### Exercise prompt
Write out the stretch of rows below from the line containing "pose: elev=240.0 azim=294.5" through the end of the rows, word for word, leaving out the pictures.

### Task inputs
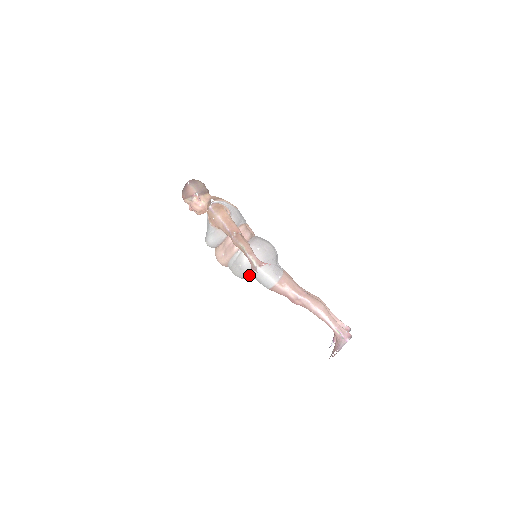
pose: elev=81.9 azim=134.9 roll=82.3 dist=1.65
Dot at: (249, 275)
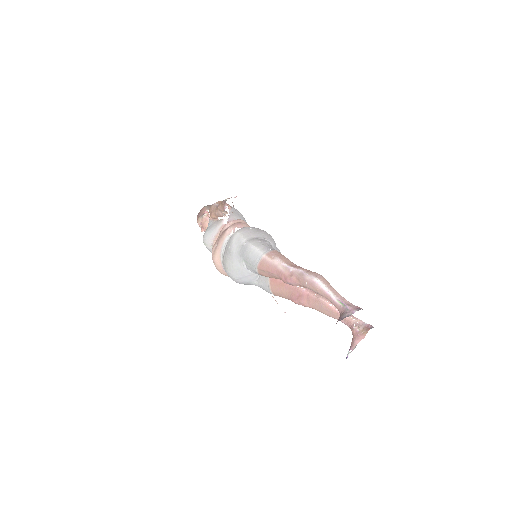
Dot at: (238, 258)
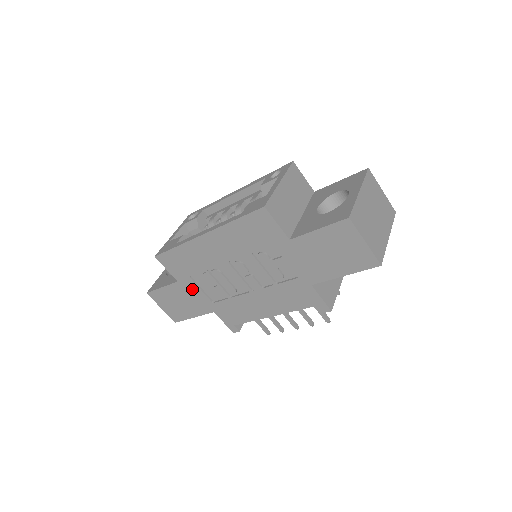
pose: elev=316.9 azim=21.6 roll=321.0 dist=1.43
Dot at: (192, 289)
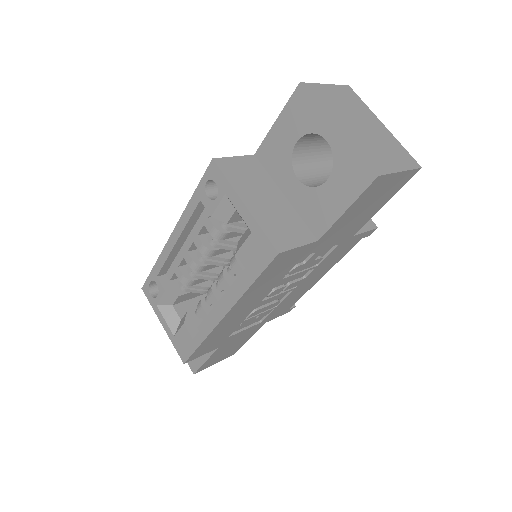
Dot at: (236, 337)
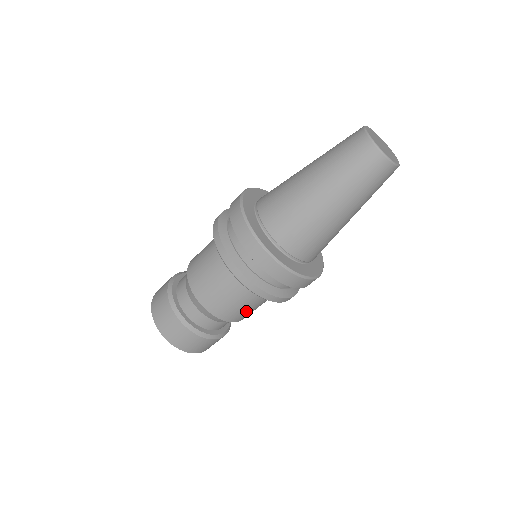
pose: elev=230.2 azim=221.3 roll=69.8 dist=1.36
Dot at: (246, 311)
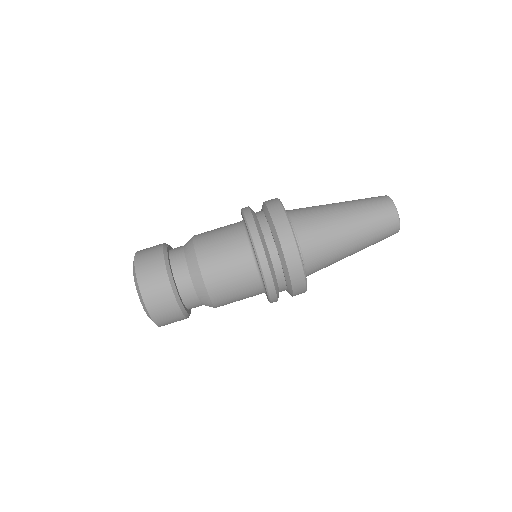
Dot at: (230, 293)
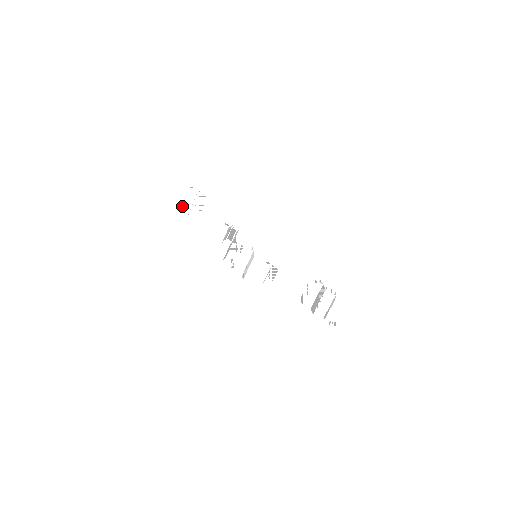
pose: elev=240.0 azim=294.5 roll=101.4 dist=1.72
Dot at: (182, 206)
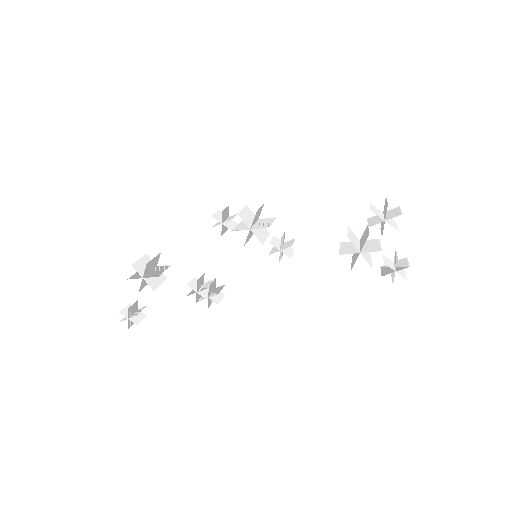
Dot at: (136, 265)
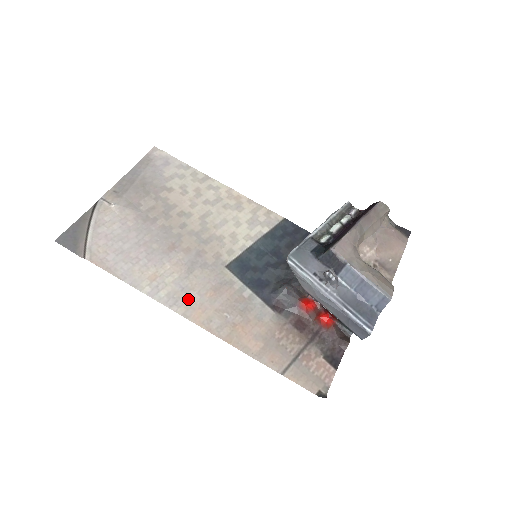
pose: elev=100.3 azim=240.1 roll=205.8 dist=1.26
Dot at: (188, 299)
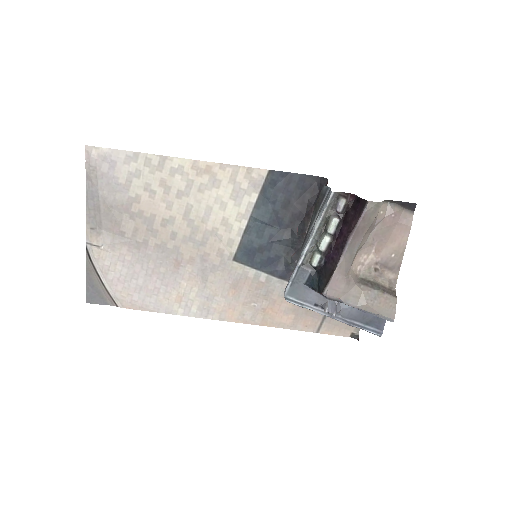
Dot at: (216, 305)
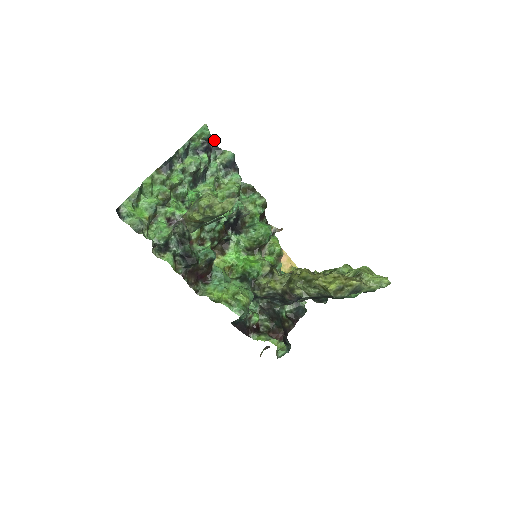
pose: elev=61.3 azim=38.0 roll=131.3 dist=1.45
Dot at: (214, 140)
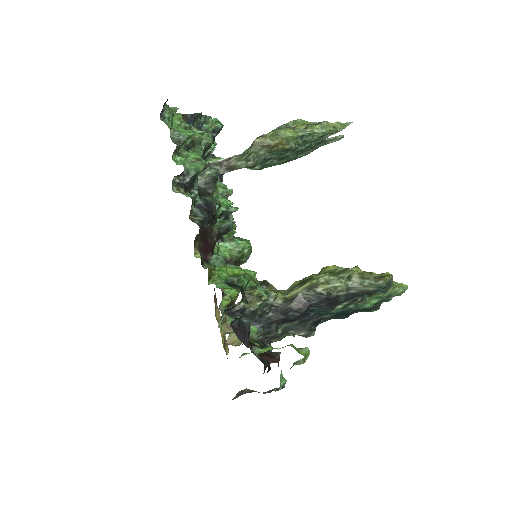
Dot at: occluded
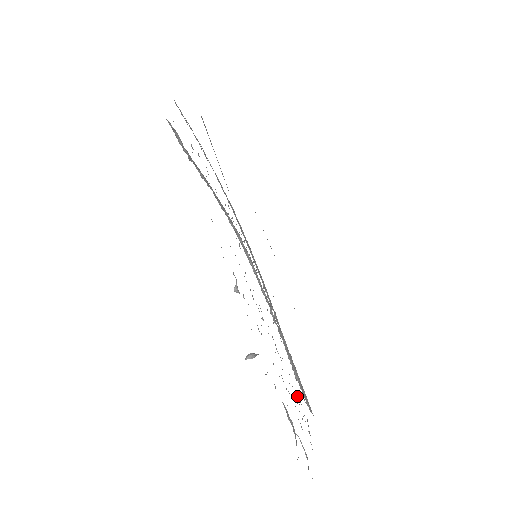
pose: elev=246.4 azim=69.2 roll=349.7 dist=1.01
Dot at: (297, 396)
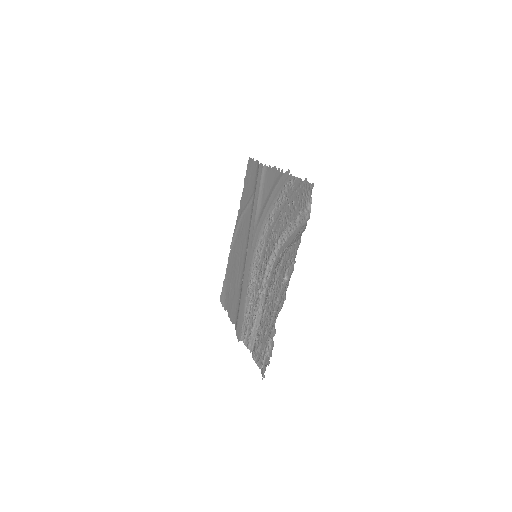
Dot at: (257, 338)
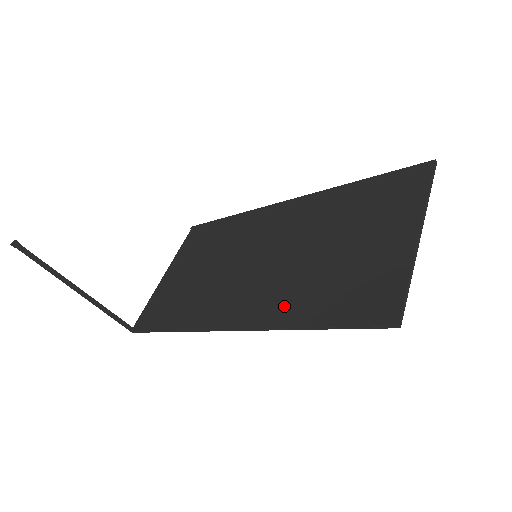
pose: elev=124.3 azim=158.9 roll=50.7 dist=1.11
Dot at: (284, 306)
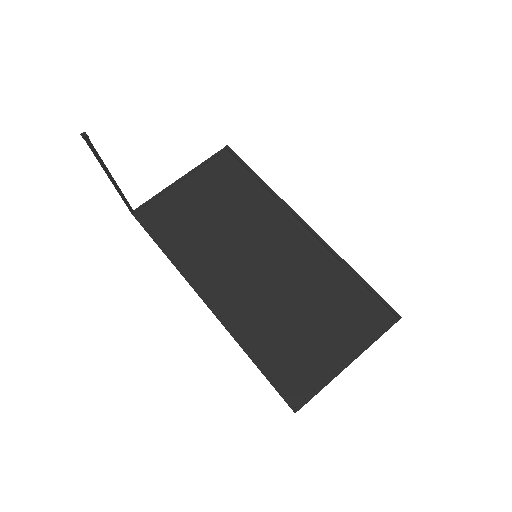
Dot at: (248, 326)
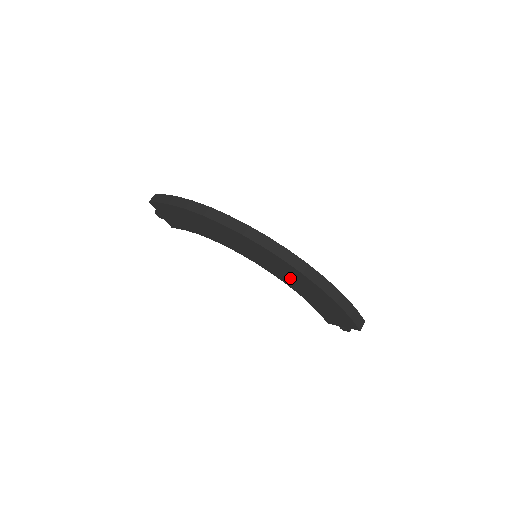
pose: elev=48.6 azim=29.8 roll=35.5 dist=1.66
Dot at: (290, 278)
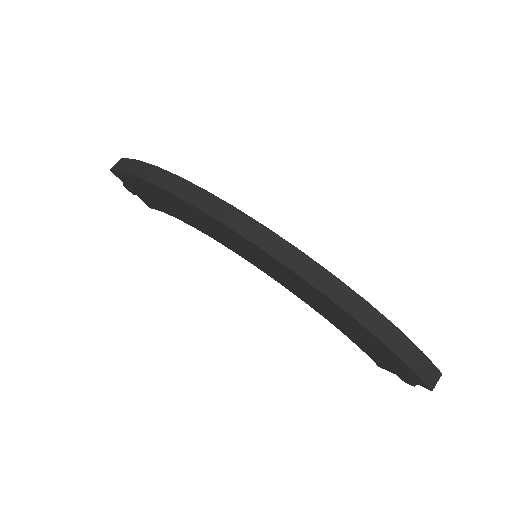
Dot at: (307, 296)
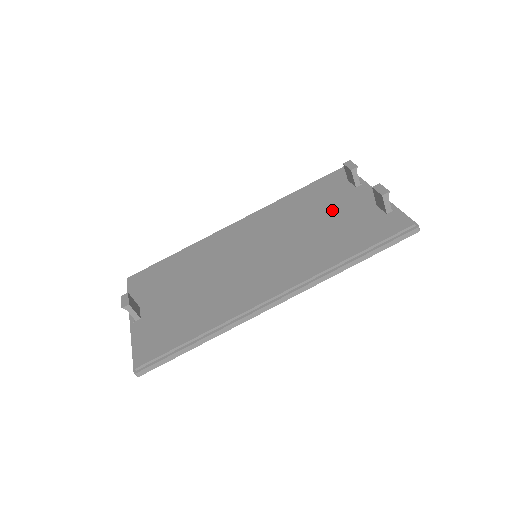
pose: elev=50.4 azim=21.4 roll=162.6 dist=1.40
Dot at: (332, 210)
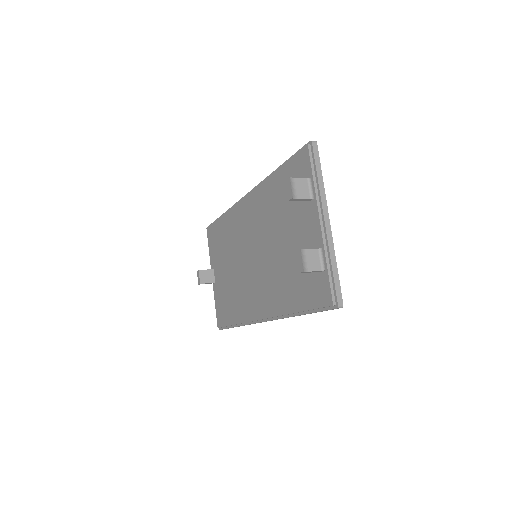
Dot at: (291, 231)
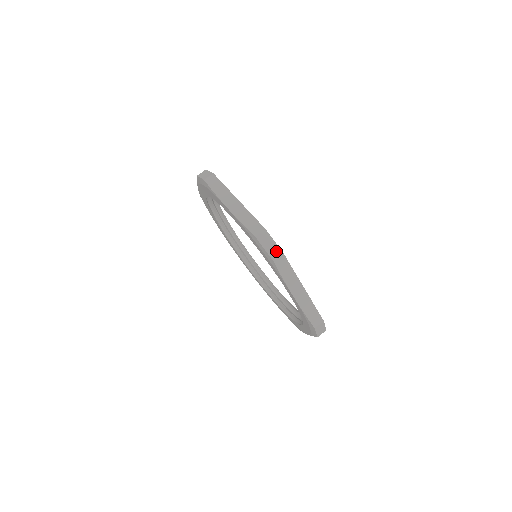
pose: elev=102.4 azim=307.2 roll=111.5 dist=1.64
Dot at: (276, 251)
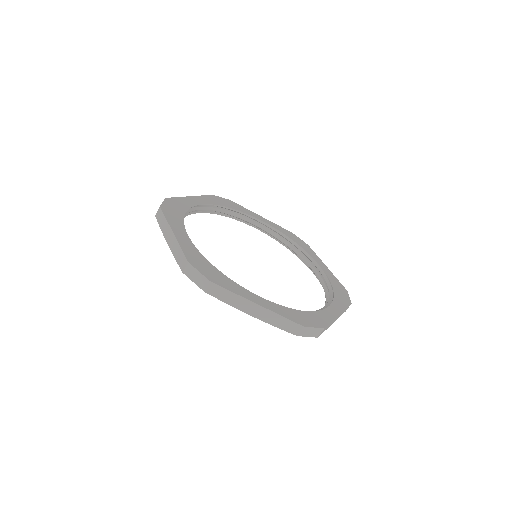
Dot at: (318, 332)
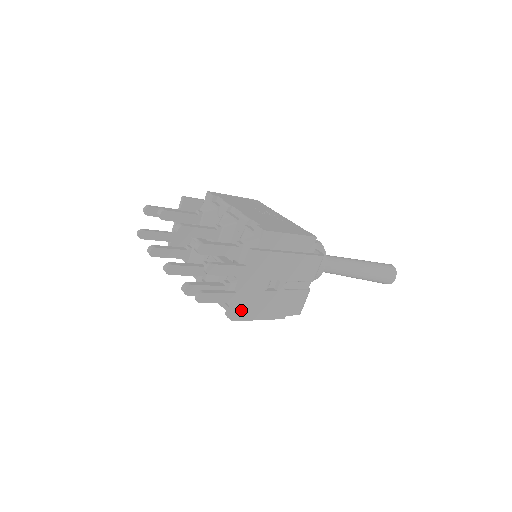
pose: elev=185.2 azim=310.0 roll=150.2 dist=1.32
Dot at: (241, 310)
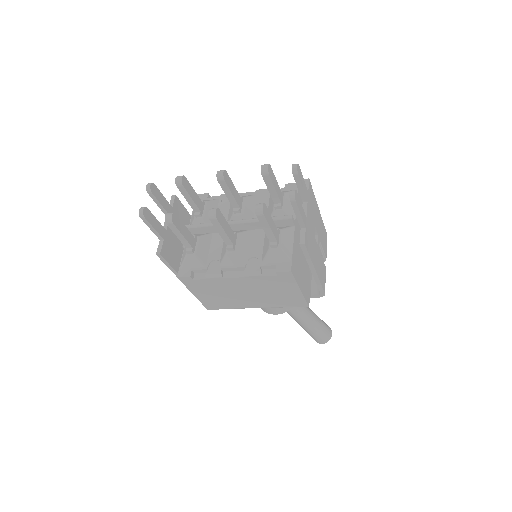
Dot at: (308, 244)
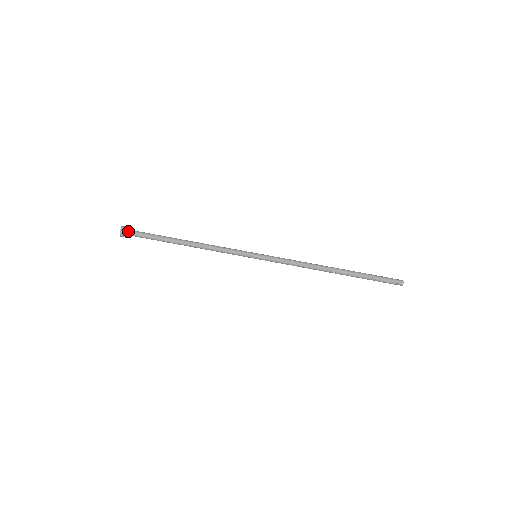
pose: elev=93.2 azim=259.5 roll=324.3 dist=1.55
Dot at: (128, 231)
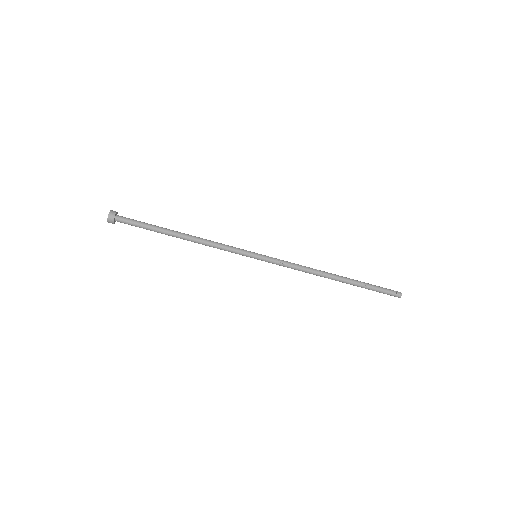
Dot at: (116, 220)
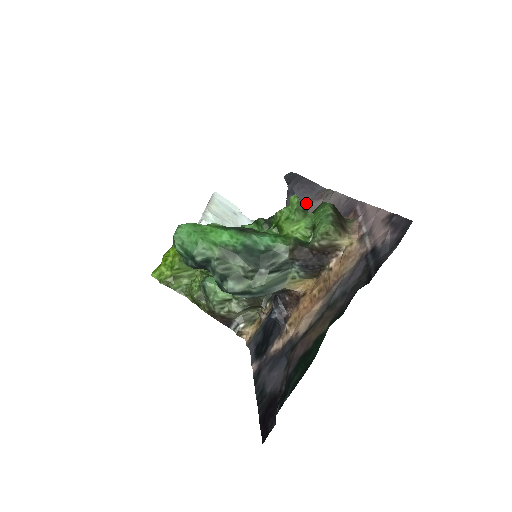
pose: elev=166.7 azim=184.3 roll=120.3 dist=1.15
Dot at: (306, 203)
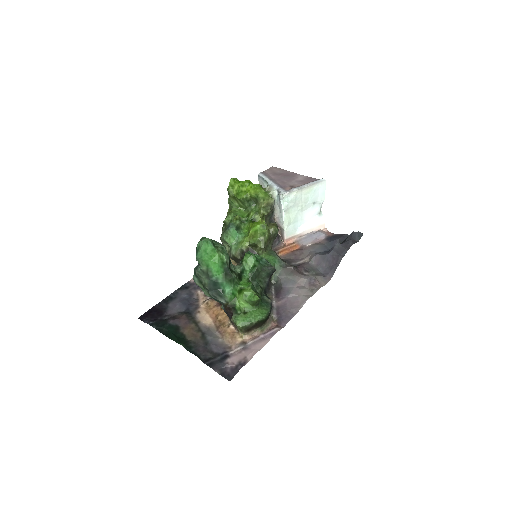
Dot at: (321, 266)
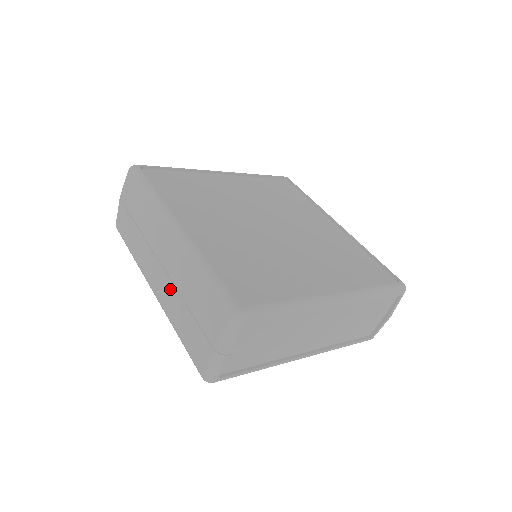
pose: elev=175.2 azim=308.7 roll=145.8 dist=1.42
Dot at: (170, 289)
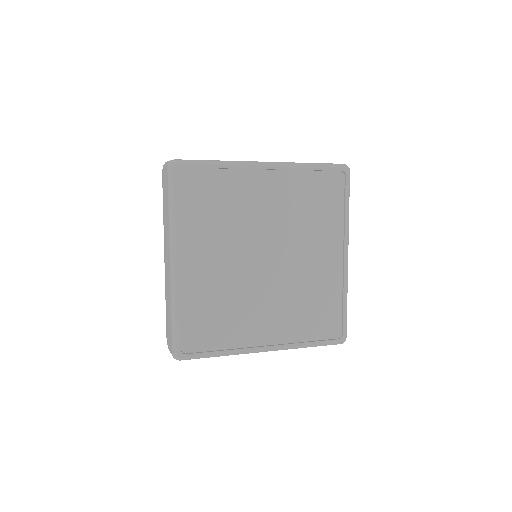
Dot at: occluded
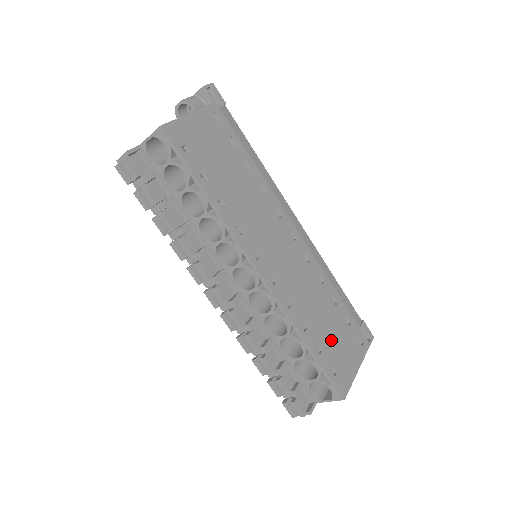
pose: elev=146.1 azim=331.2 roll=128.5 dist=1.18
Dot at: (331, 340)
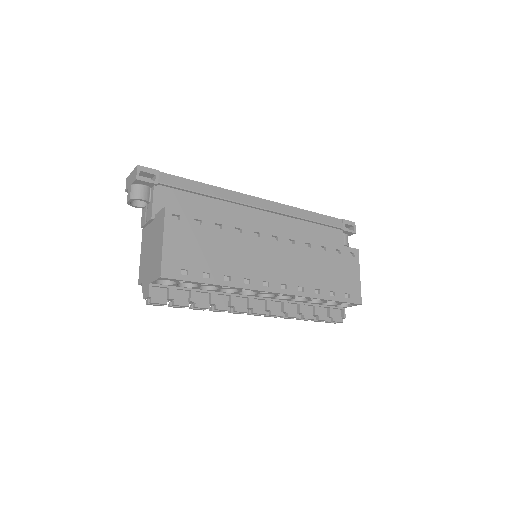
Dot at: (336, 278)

### Worked answer
pose: elev=240.0 azim=294.5 roll=101.4 dist=1.72
Dot at: (182, 206)
Dot at: (136, 265)
pose: elev=100.3 azim=240.1 roll=205.8 dist=1.26
Dot at: (188, 299)
Dot at: (216, 305)
pose: elev=61.3 azim=38.0 roll=131.3 dist=1.45
Dot at: (214, 140)
Dot at: occluded
pose: elev=246.4 azim=69.2 roll=349.7 dist=1.01
Dot at: (297, 396)
Dot at: (257, 338)
pose: elev=124.3 azim=158.9 roll=50.7 dist=1.11
Dot at: (284, 306)
Dot at: (248, 326)
pose: elev=48.6 azim=29.8 roll=35.5 dist=1.66
Dot at: (290, 278)
Dot at: (307, 296)
pose: elev=50.4 azim=21.4 roll=162.6 dist=1.40
Dot at: (332, 210)
Dot at: (291, 231)
pose: elev=102.4 azim=307.2 roll=111.5 dist=1.64
Dot at: (276, 251)
Dot at: (318, 332)
pose: elev=185.2 azim=310.0 roll=150.2 dist=1.32
Dot at: (241, 310)
Dot at: (308, 244)
pose: elev=93.2 azim=259.5 roll=324.3 dist=1.55
Dot at: (128, 231)
Dot at: (116, 220)
pose: elev=166.7 azim=184.3 roll=120.3 dist=1.15
Dot at: (306, 203)
Dot at: (321, 266)
pose: elev=175.2 azim=308.7 roll=145.8 dist=1.42
Dot at: (170, 289)
Dot at: occluded
pose: elev=146.1 azim=331.2 roll=128.5 dist=1.18
Dot at: (331, 340)
Dot at: (336, 278)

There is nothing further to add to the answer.